* **WORK TO BE COMPLETED**: The entries below contain pictures. Write out only the lines from the line with "scroll(419, 402, down, 2)" up to and including the line with "scroll(387, 394, up, 2)", exactly, without them.

* **DATA**:
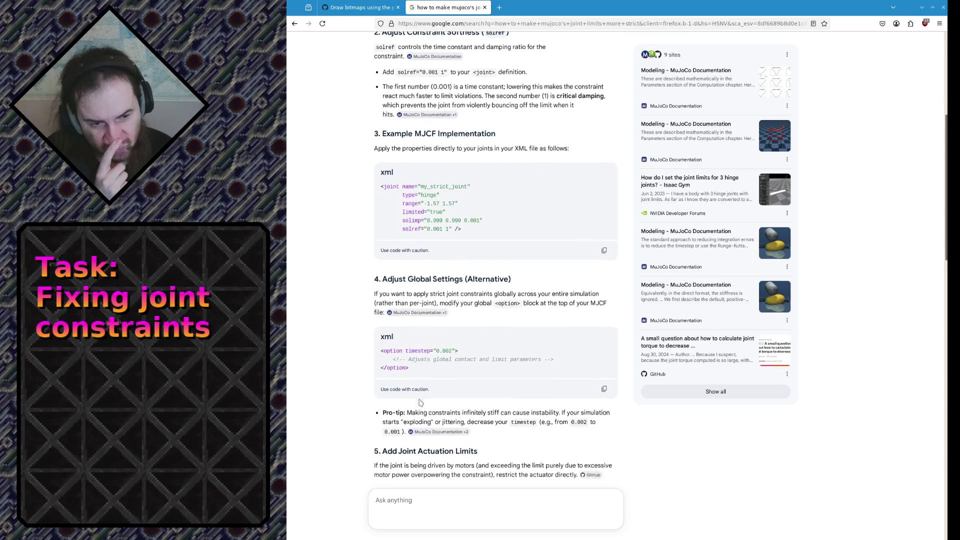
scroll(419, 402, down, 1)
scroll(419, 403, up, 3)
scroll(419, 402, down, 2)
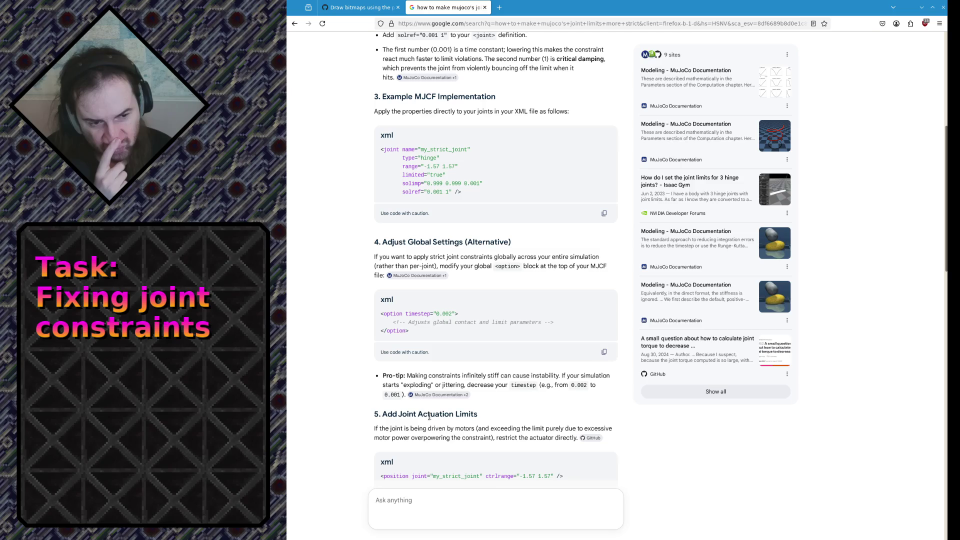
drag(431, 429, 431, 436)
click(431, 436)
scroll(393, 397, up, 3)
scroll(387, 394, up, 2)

--

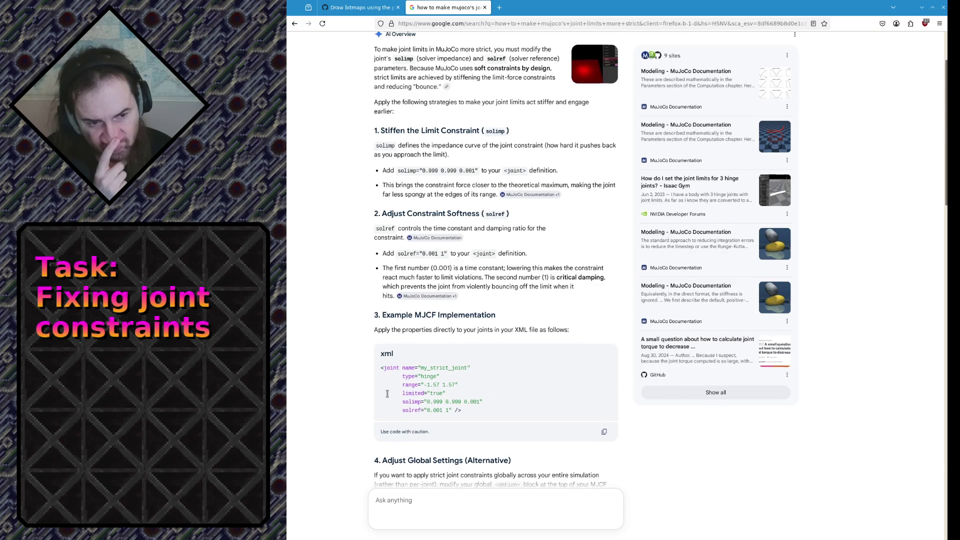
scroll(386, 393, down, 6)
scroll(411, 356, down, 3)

* **FINISHED TASK**:
scroll(419, 402, down, 2)
drag(431, 429, 431, 436)
click(431, 436)
scroll(393, 397, up, 3)
scroll(387, 394, up, 2)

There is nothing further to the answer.